放到她掌心里的手不但是冰凉的,还带着极力被克制的颤抖,纪悠想到他的身体状况,赶快撑住他的身体:“你疯了?这么跑出来!”
江念离侧头轻咳了几声,竟然还微笑着反驳:“明明是你先跑出来的。”
没工夫跟他斗嘴,纪悠忙扶着他,对跟在江念离身后的刘说:“找一个轮椅来,把江先生送回病房。”
刘的脸上明显是看好戏的表情,他摊摊手,去向一个护士要了轮椅。
好在轮椅很快就送来了,跟来的还有一个医生和两个护士,严厉表示了一下病人不可以自行随便乱走,不然出了事医院概不负责,一群人才又护送着江念离回到了病房。

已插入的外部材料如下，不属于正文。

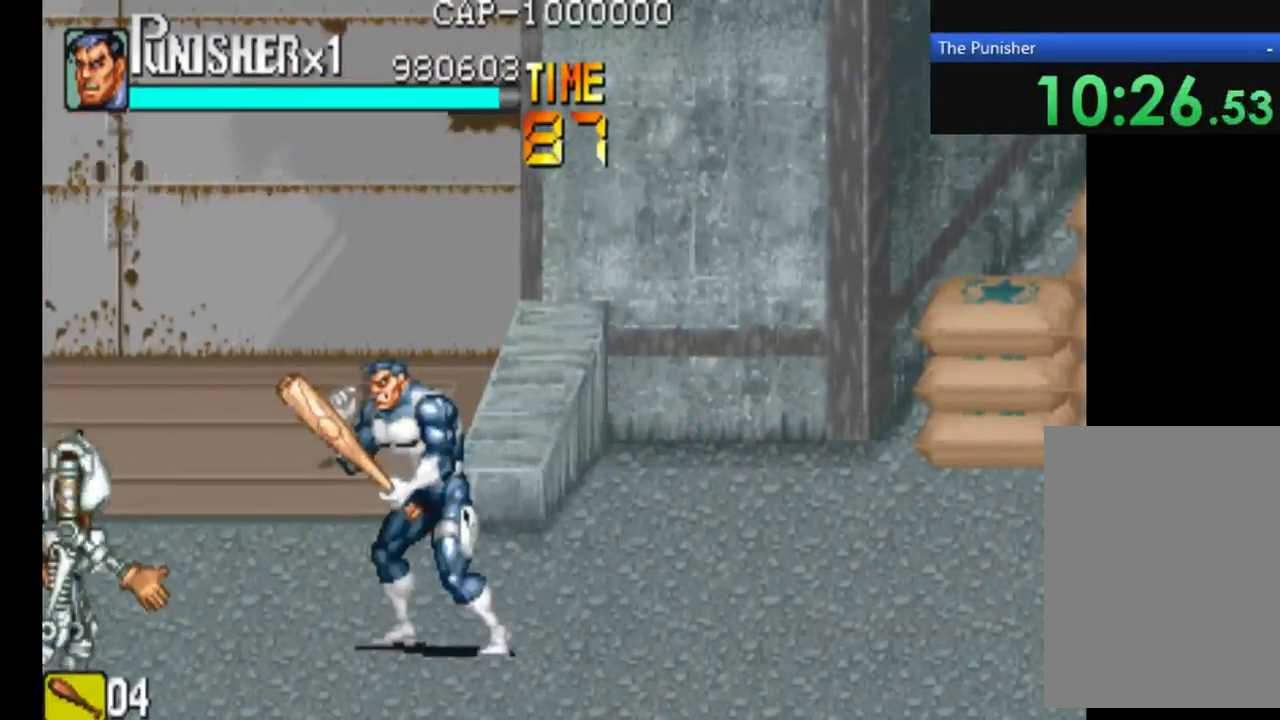
{"dt_ms": 500, "buttons": [], "left_stick": "center", "right_stick": "center", "events": []}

只是出去转了一圈,就折腾出这么大动静,纪悠看着重新躺在病床上的江念离,有些哭笑不得,握着他的手道:“我没事的,唐宇翔针对的又不是我。”
江念离还是微蹙着眉,笑了下:“我担心。”
这么一句话,却让纪悠顿时不知道该说什么好,最后微叹了声:“好,是我不对,我不会再私自跑开了。”
纪悠抬头勉强笑了下,忽然不想再多说,以她的性格,当然不会跟人争风吃醋,就算江念离对Jennifer过于包容爱护,她也没办法将埋怨说出口。
就如此刻,多说多错,还不如什么都不说。
她想转身坐到一边的沙发上,手却被江念离握住了。
江念离看着她,唇角勾起来:“小悠,是我的错……所以我不能再让你有任何闪失。”
他蹙紧的眉头没有松开过,脸色也一直苍白着不见丝毫恢复,目光中却还是柔光流溢,如同蒙着雾气,动人心神。

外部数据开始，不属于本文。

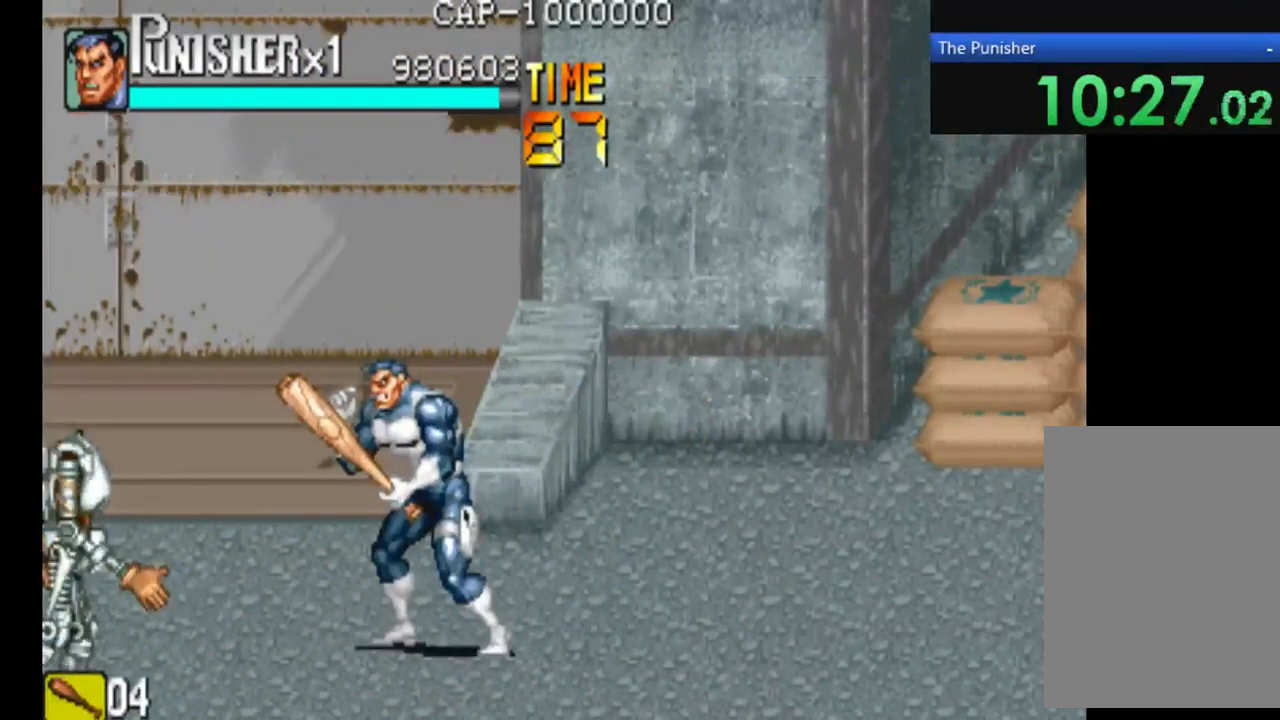
{"dt_ms": 500, "buttons": [], "left_stick": "center", "right_stick": "center", "events": []}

纪悠觉得自己心里像是被什么刺了一下,低下头笑笑:“你也不需要总是道歉,反正你道歉后也还是我行我素,不是吗?”
纪悠憋了几天,经过了这么多事,这已经是她能够说出口的最严厉谴责。
江念离看着她,目光闪动了下,想要说话,开口却咳了几声,他轻吸了口气,想平复下来,却又咳了一声,连忙抬手按住了胸口。

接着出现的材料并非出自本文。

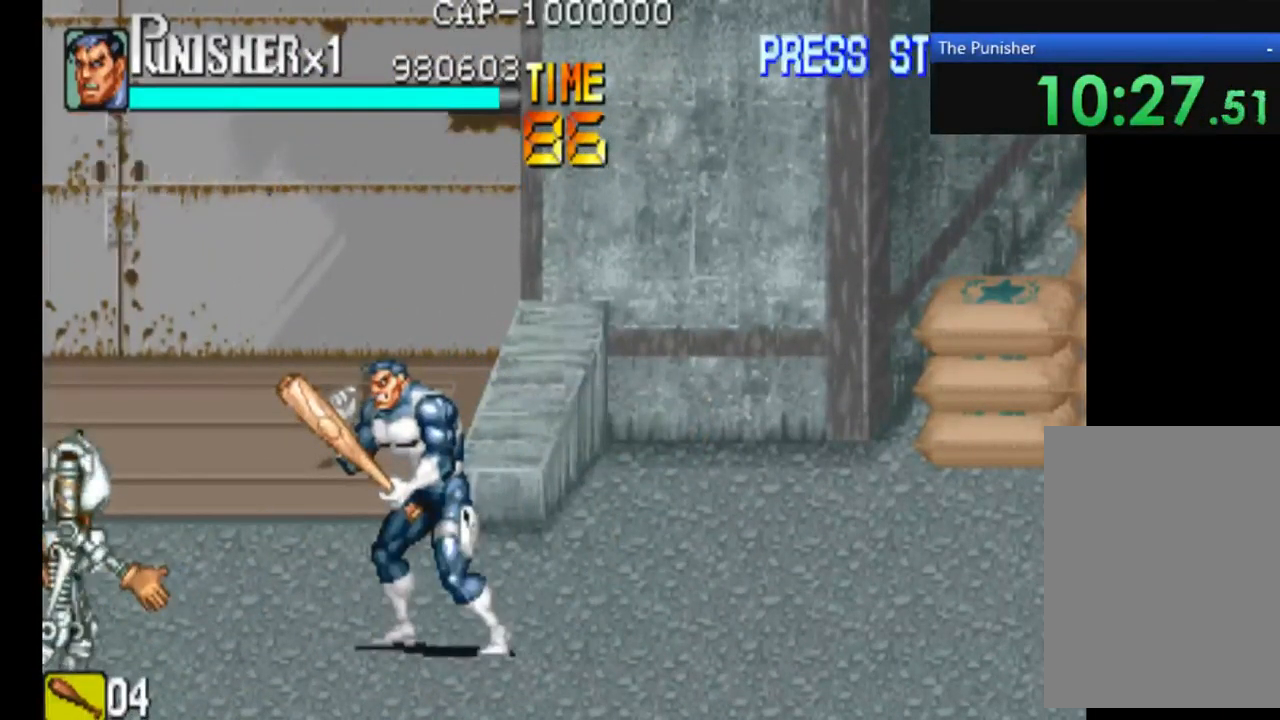
{"dt_ms": 500, "buttons": [], "left_stick": "center", "right_stick": "center", "events": []}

纪悠看到他无色的唇上浮起了淡淡青紫,手忙脚乱地将药翻出来送到他唇边,又急着要按呼叫铃。
江念离蹙着眉吞下药片,轻咳着拦住她,声音低弱:“没事……刚才岔了气……”
纪悠只是看着他,眼眶红了红:“你是不是就欺负我不敢把你怎么样?”
江念离笑了下,将压在胸口的手放下来,按在她手背上:“我不是说过吗?我任你处置。”顿了下,他又轻轻补上一句,“只要你不离开我。”
泪水还是从眼眶里滑了出来,纪悠抬手擦去,她好像忽然间明白了他话里的意味。
他跨过了八年的时光,作了那么多努力,不过是为了能够再次把她留在身边——所以才无法忍受她片刻的离开。
她想起来刚重逢时他每天微笑着,尽力在她面前表现完美,却顾不上自己的身体状况,结果把病情拖到连手术都不能进行的程度。
如此患得患失,却是因为无比的珍而重之。
轻吸了口气,她抬头笑了笑:“到了现在,你觉得我还能离开你吗?”
她干脆躺下来,在病床上抱住他的身体,俯在他耳边半开玩笑地说:“别说我不会离开你,就算你再要离开我,无论你逃到什么地方,我都会把你找出来。”说着,她还故作阴狠地冷笑了几声,“碧落黄泉,天上地下,你逃不出我的手掌心。”